# [Task]
Arrange the part of the records below that opens with the line containing "元按鲁之卞邑即古卞明之国成汤" and closes with the line containing "邢昺氏曰赵魏皆晋卿所食采邑名也" as a Markdown table with the columns Row and Line. Number each line and leave out blank lines.

# [Extracted information]
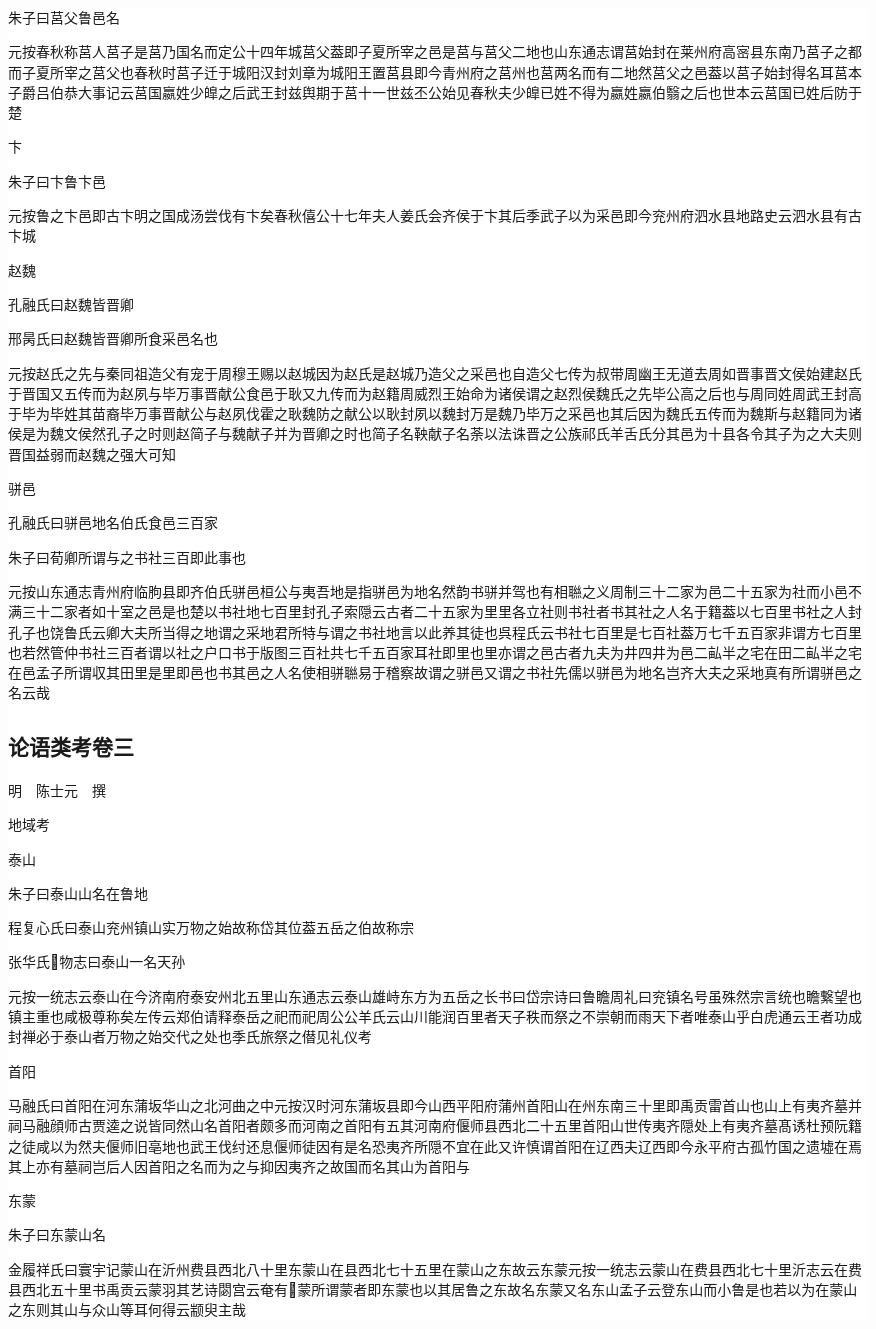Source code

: 朱子曰莒父鲁邑名  

元按春秋称莒人莒子是莒乃国名而定公十四年城莒父葢即子夏所宰之邑是莒与莒父二地也山东通志谓莒始封在莱州府高宻县东南乃莒子之都而子夏所宰之莒父也春秋时莒子迁于城阳汉封刘章为城阳王置莒县即今青州府之莒州也莒两名而有二地然莒父之邑葢以莒子始封得名耳莒本子爵吕伯恭大事记云莒国嬴姓少皥之后武王封兹舆期于莒十一世兹丕公始见春秋夫少皥已姓不得为嬴姓嬴伯翳之后也世本云莒国已姓后防于楚  

卞  

朱子曰卞鲁卞邑  

元按鲁之卞邑即古卞明之国成汤尝伐有卞矣春秋僖公十七年夫人姜氏会齐侯于卞其后季武子以为采邑即今兖州府泗水县地路史云泗水县有古卞城  

赵魏  

孔融氏曰赵魏皆晋卿  

邢昺氏曰赵魏皆晋卿所食采邑名也  

元按赵氏之先与秦同祖造父有宠于周穆王赐以赵城因为赵氏是赵城乃造父之采邑也自造父七传为叔带周幽王无道去周如晋事晋文侯始建赵氏于晋国又五传而为赵夙与毕万事晋献公食邑于耿又九传而为赵籍周威烈王始命为诸侯谓之赵烈侯魏氏之先毕公高之后也与周同姓周武王封高于毕为毕姓其苗裔毕万事晋献公与赵夙伐霍之耿魏防之献公以耿封夙以魏封万是魏乃毕万之采邑也其后因为魏氏五传而为魏斯与赵籍同为诸侯是为魏文侯然孔子之时则赵简子与魏献子并为晋卿之时也简子名鞅献子名荼以法诛晋之公族祁氏羊舌氏分其邑为十县各令其子为之大夫则晋国益弱而赵魏之强大可知  

骈邑  

孔融氏曰骈邑地名伯氏食邑三百家  

朱子曰荀卿所谓与之书社三百即此事也  

元按山东通志青州府临朐县即齐伯氏骈邑桓公与夷吾地是指骈邑为地名然韵书骈并驾也有相聮之义周制三十二家为邑二十五家为社而小邑不满三十二家者如十室之邑是也楚以书社地七百里封孔子索隠云古者二十五家为里里各立社则书社者书其社之人名于籍葢以七百里书社之人封孔子也饶鲁氏云卿大夫所当得之地谓之采地君所特与谓之书社地言以此养其徒也呉程氏云书社七百里是七百社葢万七千五百家非谓方七百里也若然管仲书社三百者谓以社之户口书于版图三百社共七千五百家耳社即里也里亦谓之邑古者九夫为井四井为邑二畆半之宅在田二畆半之宅在邑孟子所谓収其田里是里即邑也书其邑之人名使相骈聮易于稽察故谓之骈邑又谓之书社先儒以骈邑为地名岂齐大夫之采地真有所谓骈邑之名云哉  

## 论语类考卷三

明　陈士元　撰  

地域考  

泰山  

朱子曰泰山山名在鲁地  

程复心氏曰泰山兖州镇山实万物之始故称岱其位葢五岳之伯故称宗  

张华氏物志曰泰山一名天孙  

元按一统志云泰山在今济南府泰安州北五里山东通志云泰山雄峙东方为五岳之长书曰岱宗诗曰鲁瞻周礼曰兖镇名号虽殊然宗言统也瞻繋望也镇主重也咸极尊称矣左传云郑伯请释泰岳之祀而祀周公公羊氏云山川能润百里者天子秩而祭之不崇朝而雨天下者唯泰山乎白虎通云王者功成封禅必于泰山者万物之始交代之处也季氏旅祭之僣见礼仪考  

首阳  

马融氏曰首阳在河东蒲坂华山之北河曲之中元按汉时河东蒲坂县即今山西平阳府蒲州首阳山在州东南三十里即禹贡雷首山也山上有夷齐墓并祠马融顔师古贾逵之说皆同然山名首阳者颇多而河南之首阳有五其河南府偃师县西北二十五里首阳山世传夷齐隠处上有夷齐墓髙诱杜预阮籍之徒咸以为然夫偃师旧亳地也武王伐纣还息偃师徒因有是名恐夷齐所隠不宜在此又许慎谓首阳在辽西夫辽西即今永平府古孤竹国之遗墟在焉其上亦有墓祠岂后人因首阳之名而为之与抑因夷齐之故国而名其山为首阳与  

东蒙  

朱子曰东蒙山名  

金履祥氏曰寰宇记蒙山在沂州费县西北八十里东蒙山在县西北七十五里在蒙山之东故云东蒙元按一统志云蒙山在费县西北七十里沂志云在费县西北五十里书禹贡云蒙羽其艺诗閟宫云奄有蒙所谓蒙者即东蒙也以其居鲁之东故名东蒙又名东山孟子云登东山而小鲁是也若以为在蒙山之东则其山与众山等耳何得云颛臾主哉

# [Solution for this problem]
| Row | Line |
|---|---|
| 1 | 元按鲁之卞邑即古卞明之国成汤尝伐有卞矣春秋僖公十七年夫人姜氏会齐侯于卞其后季武子以为采邑即今兖州府泗水县地路史云泗水县有古卞城   |
| 2 | 赵魏   |
| 3 | 孔融氏曰赵魏皆晋卿   |
| 4 | 邢昺氏曰赵魏皆晋卿所食采邑名也   |